2. Informal and Formal Design Reviews
Educator: Micah Lande, The Polytechnic School’s Engineering Program
Context: In-class; Use-Inspire Design Project II
Keywords: design projects, design reviews, design process, design thinking, educator feedback, user-centered design, project-based classes (PBL)
Student Activity Time: 5-10 minutes in class
Throughout various design projects, students reflected on their work in design reviews.
Introducing the Reflection Activity
In a sophomore engineering design course focused on user centered design, students worked in groups to design the future of outdoor play. Throughout the course, the educator engaged students in continual reflection about their project through design reviews. The purpose of this reflection activity was for students to move beyond simply building something, but to answer questions related to the entire process of design ideation through prototype and fabrication. There is a skill that develops when learners take an imagined idea, build it, and communicate about the design process.
In this course, students engaged in an ambiguous design problem for their class projects—design the future of outdoor play. In shorter warm-up projects, students first designed for themselves, then in the second project they designed for someone who was similar to them (e.g., a roommate). Students were then required to participate in a third iteration during which, they designed for someone unlike themselves. The organization and unique steps of this project helped support students’ engagement in the design process.
Throughout these projects, the educator used informal and more formal benchmarking design reviews as a mentoring technique to engage students in the iterative aspect of the design process. These design reviews took place in class as students worked on their projects and manifested in different formats. Sometimes, the educator walked around engaging students in a design review, asking them reflective questions. Other times, these design reviews took place at the start of class. The educator asked each group to present an update to the class about their project. Sometimes these design reviews looked like a culminating conversation with each team before they wrote their final project paper. The kinds of questions asked in the design review included: what did you do what did you learn, and what are you going to do next?
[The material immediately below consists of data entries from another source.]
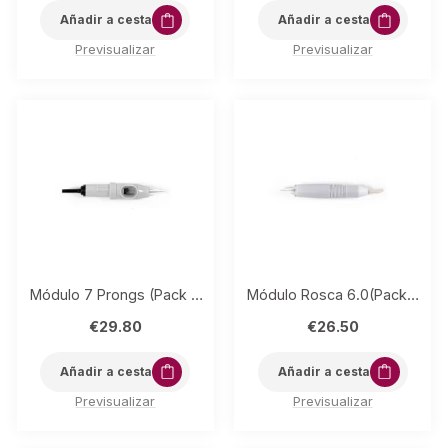
Añadir a cesta
Añadir a cesta
Previsualizar
Previsualizar
Módulo 7 Prongs (Pack 5)
Módulo Rosca 6.0(Pack 5) 18 púas SLOPE
€
29.80
€
26.50
Añadir a cesta
Añadir a cesta
Previsualizar
Previsualizar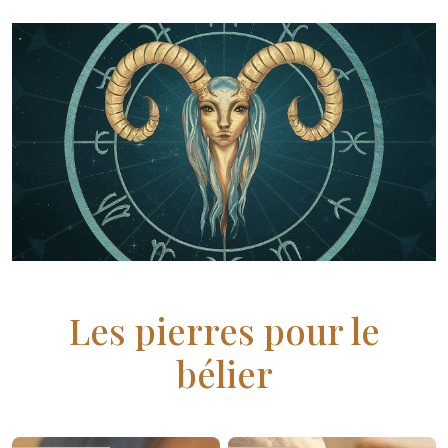
Les pierres pour le
bélier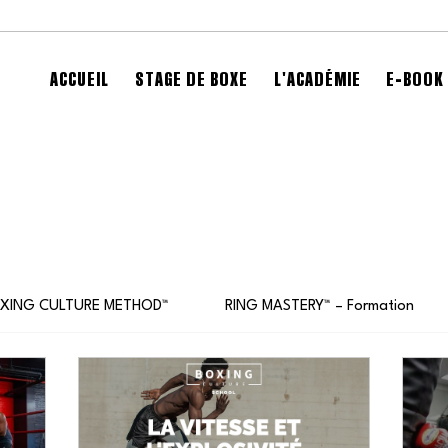
ACCUEIL
STAGE DE BOXE
L'ACADÉMIE
E-BOOK 
OXING CULTURE METHOD™️
RING MASTERY™ – Formation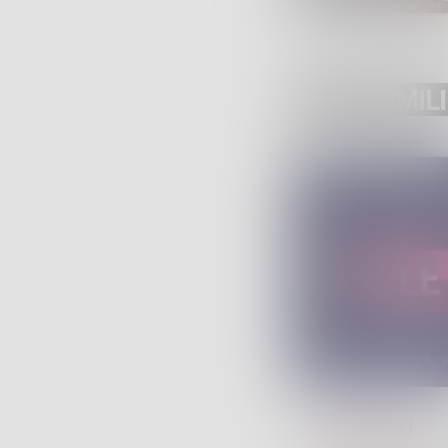
POST SIMILI
TELEGIORNALE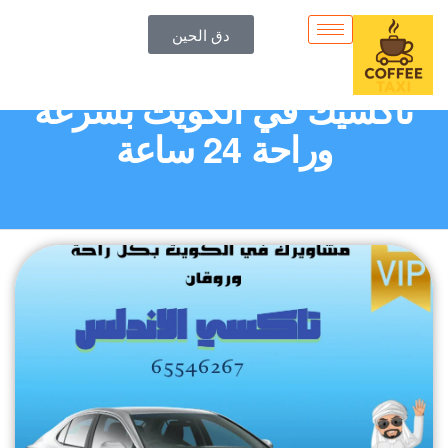
دق الحين
تاكسي الاندلس | احجز
تاكسيك في الكويت بسرعة
وراحة 24 ساعة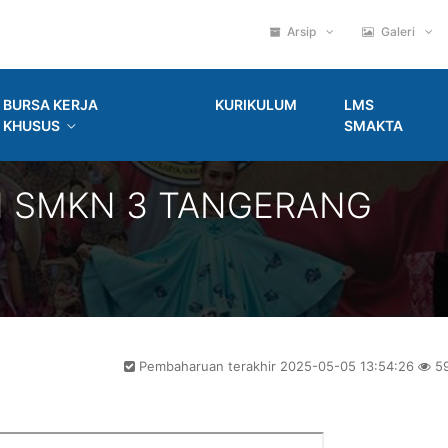
Arsip
Galeri
BURSA KERJA
KURIKULUM
LMS
KHUSUS
SMAKTA
N SMKN 3 TANGERANG
Pembaharuan terakhir 2025-05-05 13:54:26
59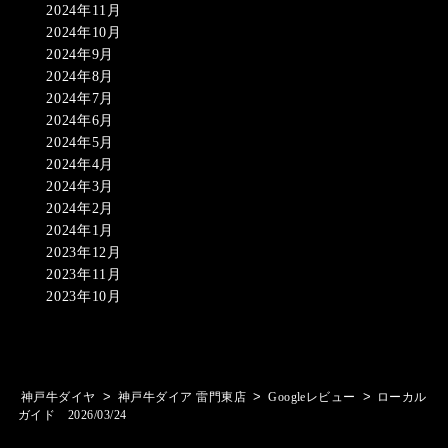
2024年11月
2024年10月
2024年9月
2024年8月
2024年7月
2024年6月
2024年5月
2024年4月
2024年3月
2024年2月
2024年1月
2023年12月
2023年11月
2023年10月
>
>
>
神戸牛ダイヤ
神戸牛ダイア 雷門東店
Googleレビュー
ローカル
ガイド 2026/03/24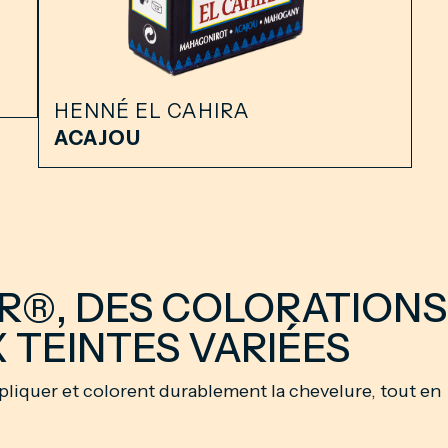
HENNÉ EL CAHIRA
ACAJOU
®, DES COLORATIONS 
 TEINTES VARIÉES
pliquer et colorent durablement la chevelure, tout en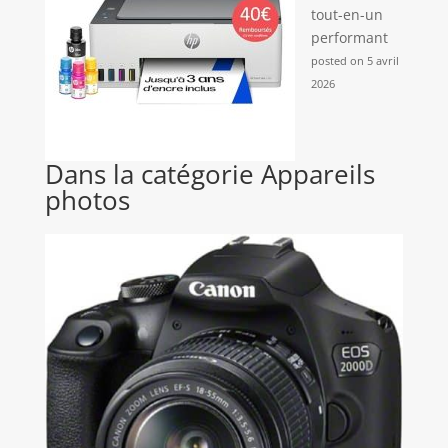
tout-en-un
performant
posted on 5 avril
2026
Dans la catégorie Appareils
photos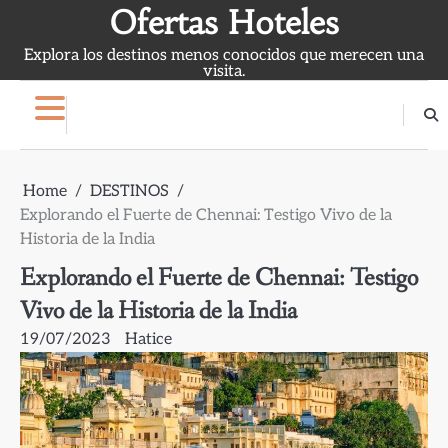
Skip
Ofertas Hoteles
to
Explora los destinos menos conocidos que merecen una
content
visita.
Home
DESTINOS
Explorando el Fuerte de Chennai: Testigo Vivo de la
Historia de la India
Explorando el Fuerte de Chennai: Testigo
Vivo de la Historia de la India
19/07/2023
Hatice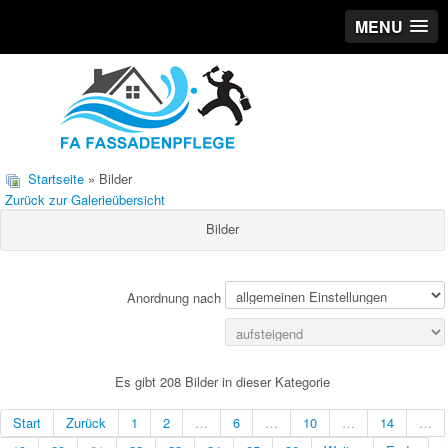
MENU
Startseite
» Bilder
Zurück zur Galerieübersicht
Bilder
Anordnung nach
Es gibt 208 Bilder in dieser Kategorie
Start
Zurück
1
2
…
6
…
10
…
14
…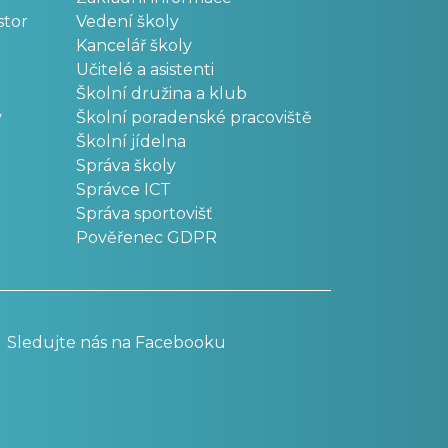
stor
Vedení školy
Kancelář školy
Učitelé a asistenti
Školní družina a klub
v
Školní poradenské pracoviště
Školní jídelna
Správa školy
Správce ICT
Správa sportovišť
Pověřenec GDPR
Sledujte nás na Facebooku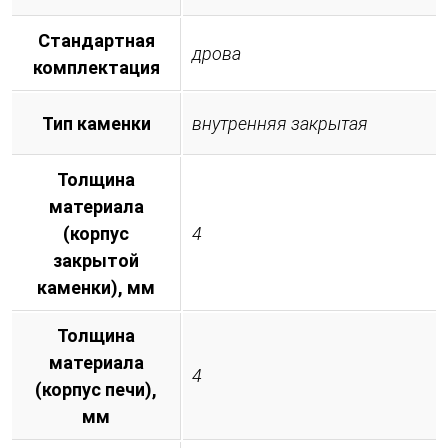
Стандартная
дрова
комплектация
Тип каменки
внутренняя закрытая
Толщина
материала
(корпус
4
закрытой
каменки), мм
Толщина
материала
4
(корпус печи),
мм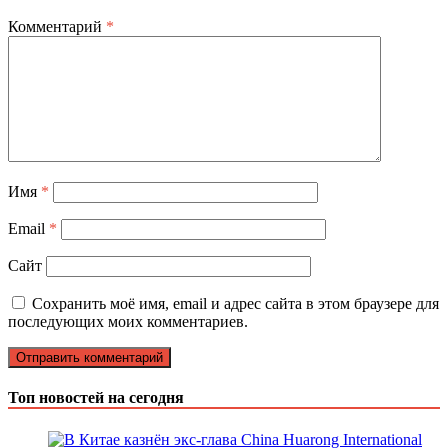
Комментарий
*
Имя
*
Email
*
Сайт
Сохранить моё имя, email и адрес сайта в этом браузере для
последующих моих комментариев.
Топ новостей на сегодня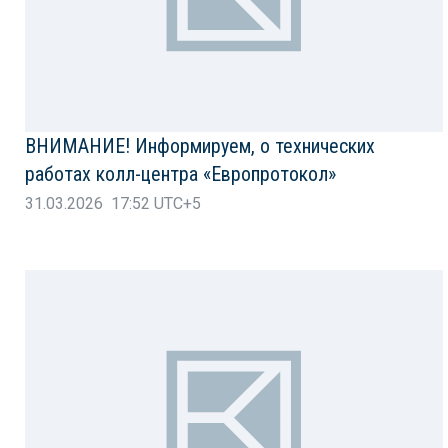
ВНИМАНИЕ! Информируем, о технических
работах колл-центра «Европротокол»
31.03.2026 17:52 UTC+5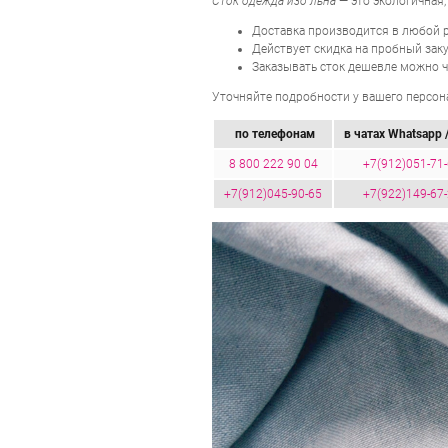
Сток одежда изо льна
— это экологичная,
Доставка производится в любой р
Действует скидка на пробный зак
Заказывать сток дешевле можно ч
Уточняйте подробности у вашего персона
по телефонам
в чатах Whatsapp /
8 800 222 90 04
+7(912)051-71
+7(912)045-90-65
+7(922)149-67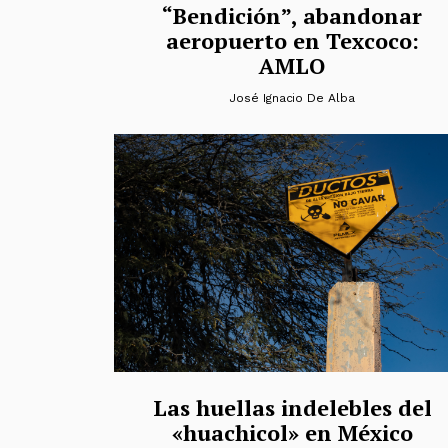
“Bendición”, abandonar
aeropuerto en Texcoco:
AMLO
José Ignacio De Alba
Las huellas indelebles del
«huachicol» en México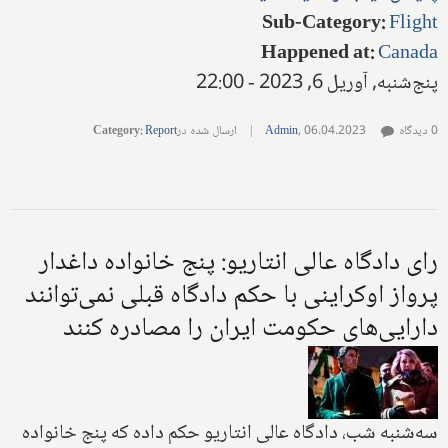
Sub-Category
:
Flight
Happened at
:
Canada
پنج‌شنبه, آوریل 6, 2023 - 22:00
0 دیدگاه
06.04.2023
,
Admin
|
ارسال شده در
Report
:
Category
رای دادگاه عالی انتاریو: پنج خانواده داغدار
پرواز اوکراینی با حکم دادگاه قبلی نمی‌توانند
دارایی‌های حکومت ایران را مصادره کنند
سه‌شنبه شب، دادگاه عالی انتاریو حکم داده که پنج خانواده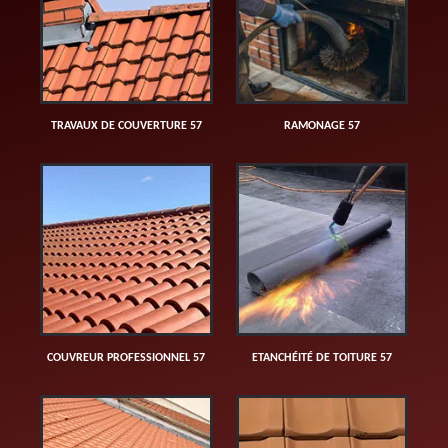
TRAVAUX DE COUVERTURE 57
RAMONAGE 57
COUVREUR PROFESSIONNEL 57
ETANCHÉITÉ DE TOITURE 57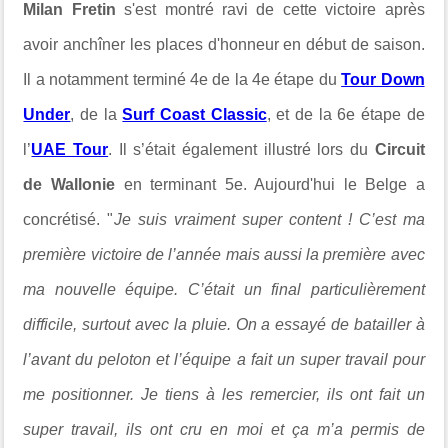
Milan Fretin
s'est montré ravi de cette victoire après
avoir anchîner les places d'honneur en début de saison.
Il a notamment terminé 4e de la 4e étape du
Tour Down
Under
, de la
Surf Coast Classic
, et de la 6e étape de
l’
UAE Tour
. Il s’était également illustré lors du
Circuit
de Wallonie
en terminant 5e. Aujourd'hui le Belge a
concrétisé. "
Je suis vraiment super content ! C’est ma
première victoire de l’année mais aussi la première avec
ma nouvelle équipe. C’était un final particulièrement
difficile, surtout avec la pluie. On a essayé de batailler à
l’avant du peloton et l’équipe a fait un super travail pour
me positionner. Je tiens à les remercier, ils ont fait un
super travail, ils ont cru en moi et ça m’a permis de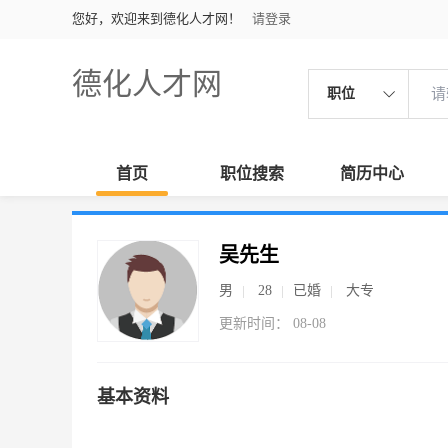
您好，欢迎来到德化人才网！
请登录
德化人才网
职位
首页
职位搜索
简历中心
吴先生
男
28
已婚
大专
更新时间： 08-08
基本资料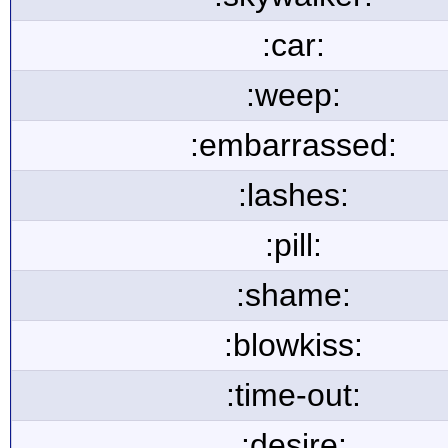
:car:
:weep:
:embarrassed:
:lashes:
:pill:
:shame:
:blowkiss:
:time-out:
:desire: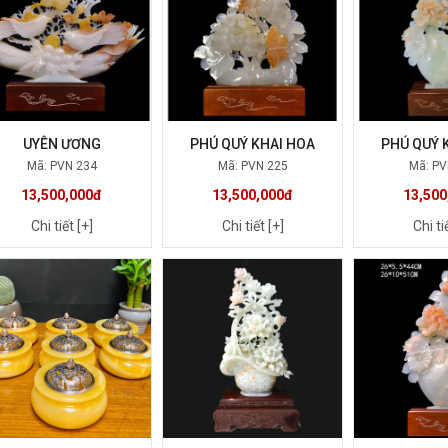
UYÊN ƯƠNG
PHÚ QUÝ KHAI HOA
PHÚ QUÝ 
Mã: PVN 234
Mã: PVN 225
Mã: PV
13,500,000đ
13,500,000đ
13,500
Chi tiết [+]
Chi tiết [+]
Chi ti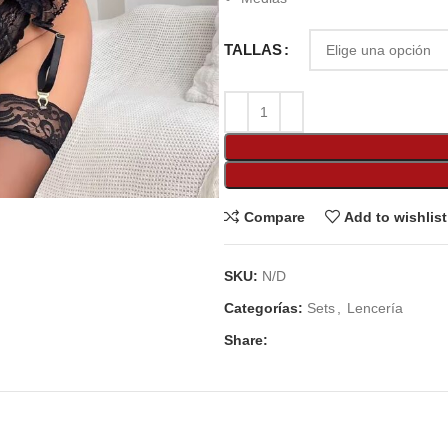
TALLAS
Compare
Add to wishlist
SKU:
N/D
Categorías:
Sets
,
Lencería
Share: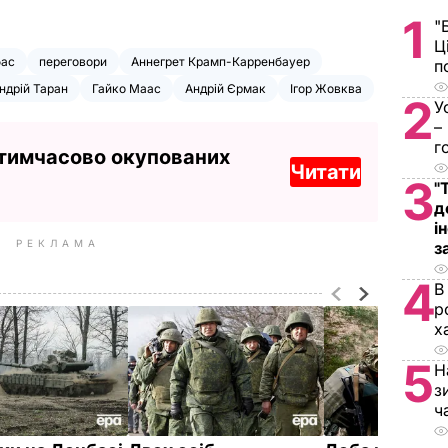
1
"
Ц
ас
переговори
Аннегрет Крамп-Карренбауер
п
ндрій Таран
Гайко Маас
Андрій Єрмак
Ігор Жовква
2
У
–
г
 тимчасово окупованих
Читати
3
"
д
і
РЕКЛАМА
з
4
В
р
х
5
Н
з
ч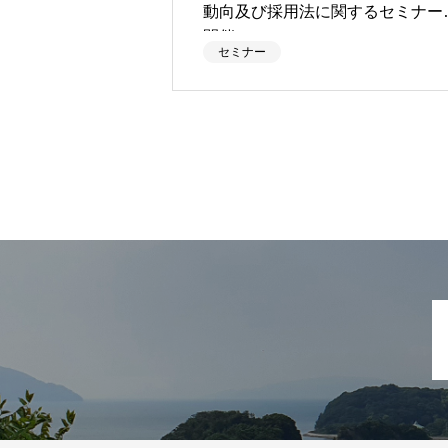
動向及び採用法に関するセミナー
開催。
セミナー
In terms of outcomes, the purpose of scaffolding the reflection conversation throughout the course was to engender reflective thinking, so that as students engaged in the design process could use reflection in their own design process. It was possible by engaging in this design process and design review, that students developed a judgment of how to most effectively use their talents and skills to succeed in their projects. As a result, students identify what their process and steps are in the design process and how to use those to accomplish a design project. Finally, it was possible that by engaging in reflection, students may have engaged in their project activities in more mindful ways. Through engaging in the reflection activity, the educator hopes that students become more aware of balancing the product and process.
Recreating the Reflection Activity
|1||Engage students in choosing a design project they are interested in and motivated to solve.|
|2||Scaffold informal design reviews throughout the design project.|
|3||Iterate on the design process—rinse and repeat.|
|In the words of the Educator: Tips and Inspiration|
Ask students a variety of questions. I think there is a host of ways in which you could ask these questions. It’s important to listen to students and dynamically ask questions based on what you hear from the students.
Be prepared to give students constructive criticism. When engaging students in design reviews, it’s important to start with something positive to give them a moral boost. Then based on what you hear in their design review, be prepared to help students move forward with their projects—asking constructive criticism questions.
What was the inspiration for the reflection activity? Engaging students in design reviews makes the class more interesting for the educator. Having students do open ended projects where they might be constrained to, “these are the learning constraints for this class.” If they are unbounded, they come up with ideas that are more useful to them, they are more curious about, or more individually motivated about. If the students are allowed to diverge from a specific plan, they often surprise him.